You would think those who see problems integrating renewables should be happy as the grid is strengthened not weakened.

Efficiency is given a value so cost are kept down.
New generators are enabled as is the electrified transport sector.

As far as reality is concerned, It is pretty obvious this is all going to happen one way or another.

I would encourage people to apply their creativity and have a say in their future.

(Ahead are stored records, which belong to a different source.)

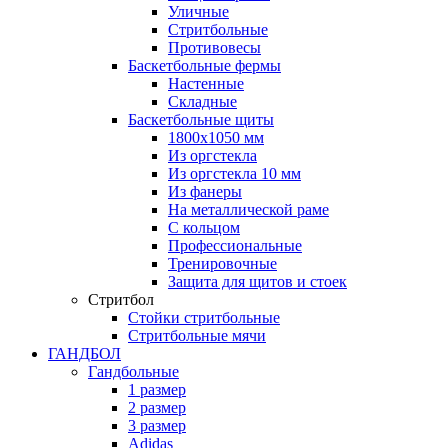
Уличные
Стритбольные
Противовесы
Баскетбольные фермы
Настенные
Складные
Баскетбольные щиты
1800х1050 мм
Из оргстекла
Из оргстекла 10 мм
Из фанеры
На металлической раме
С кольцом
Профессиональные
Тренировочные
Защита для щитов и стоек
Стритбол
Стойки стритбольные
Стритбольные мячи
ГАНДБОЛ
Гандбольные
1 размер
2 размер
3 размер
Adidas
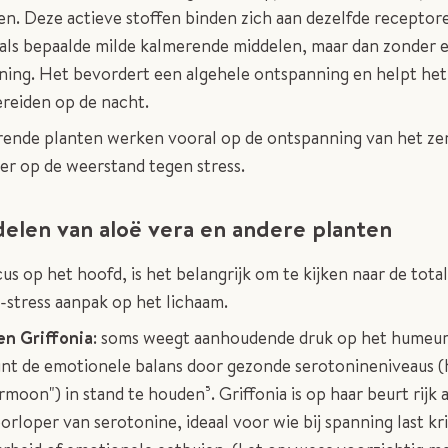
en. Deze actieve stoffen binden zich aan dezelfde receptore
als bepaalde milde kalmerende middelen, maar dan zonder en
ing. Het bevordert een algehele ontspanning en helpt het
ereiden op de nacht.
ende planten werken vooral op de ontspanning van het ze
er op de weerstand tegen stress.
elen van aloë vera en andere planten
us op het hoofd, is het belangrijk om te kijken naar de tota
-stress aanpak op het lichaam.
en Griffonia
: soms weegt aanhoudende druk op het humeur.
nt de emotionele balans door gezonde serotonineniveaus (
moon") in stand te houden⁵. Griffonia is op haar beurt rijk 
orloper van serotonine, ideaal voor wie bij spanning last kri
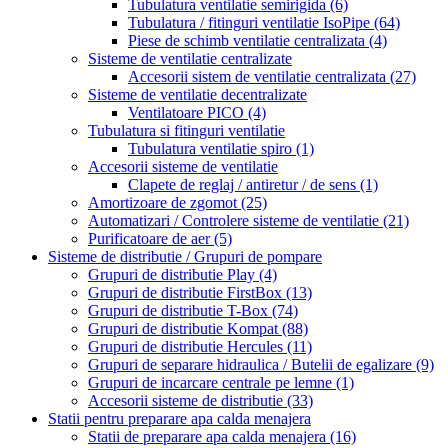
Tubulatura ventilatie semirigida
(6)
Tubulatura / fitinguri ventilatie IsoPipe
(64)
Piese de schimb ventilatie centralizata
(4)
Sisteme de ventilatie centralizate
Accesorii sistem de ventilatie centralizata
(27)
Sisteme de ventilatie decentralizate
Ventilatoare PICO
(4)
Tubulatura si fitinguri ventilatie
Tubulatura ventilatie spiro
(1)
Accesorii sisteme de ventilatie
Clapete de reglaj / antiretur / de sens
(1)
Amortizoare de zgomot
(25)
Automatizari / Controlere sisteme de ventilatie
(21)
Purificatoare de aer
(5)
Sisteme de distributie / Grupuri de pompare
Grupuri de distributie Play
(4)
Grupuri de distributie FirstBox
(13)
Grupuri de distributie T-Box
(74)
Grupuri de distributie Kompat
(88)
Grupuri de distributie Hercules
(11)
Grupuri de separare hidraulica / Butelii de egalizare
(9)
Grupuri de incarcare centrale pe lemne
(1)
Accesorii sisteme de distributie
(33)
Statii pentru preparare apa calda menajera
Statii de preparare apa calda menajera
(16)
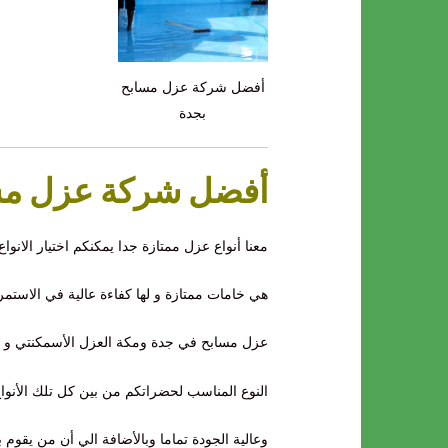
أفضل شركة عزل مسابح
بجدة
أفضل شركة عزل مس
معنا أنواع عزل ممتازة جدا يمكنكم اختيار الانوا
هي خامات ممتازة و لها كفاءة عالية في الاستمر
عزل مسابح في جدة ومكة العزل الأسمكنتي و العزل
النوع المناسب لحضراتكم من بين كل تلك الأنوا
وعالية الجودة تماما وبالأضافة الي أن من يق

You know there's a simple solution for people who are worried V2G will rob them of battery cycles. Profit: People who sign on to V2G instead of just plugging in to recharge are going to want to be paid for this service. This means the electricity the ultility takes out of your battery pack is going to be more costly to them than the electricity they put in. When they need extra power to service their customers they're going to use the least costly sources first and if the surcharge you add to them using your battery is high enough when they will only use it in a real emergency.


I find the troll's blathering to be amusing, since he obviously can't understand the numbers in the article.

Let's say you've got a car plugged in at 220 VAC, 30 A (6.6 kW).  You need it charged sometime between now and the next leg of the commute, but you don't care exactly when that charging gets done or if it's 95% instead of 100%, so the entire 6.6 kW is available.

0.0066 MW * $30/MW/hr = $0.198/hr

$0.198/hr * 20 hr/day = $3.96/day

If you drive 50 miles/day at 250 Wh/mi, you'll use 12.5 kWh/day.  If you buy that power at the high price of $0.15/kWh, you'll pay $1.88/day.  Regulation services will pay you more than your power costs; you'll get a check back every month.

The comments to this entry are closed.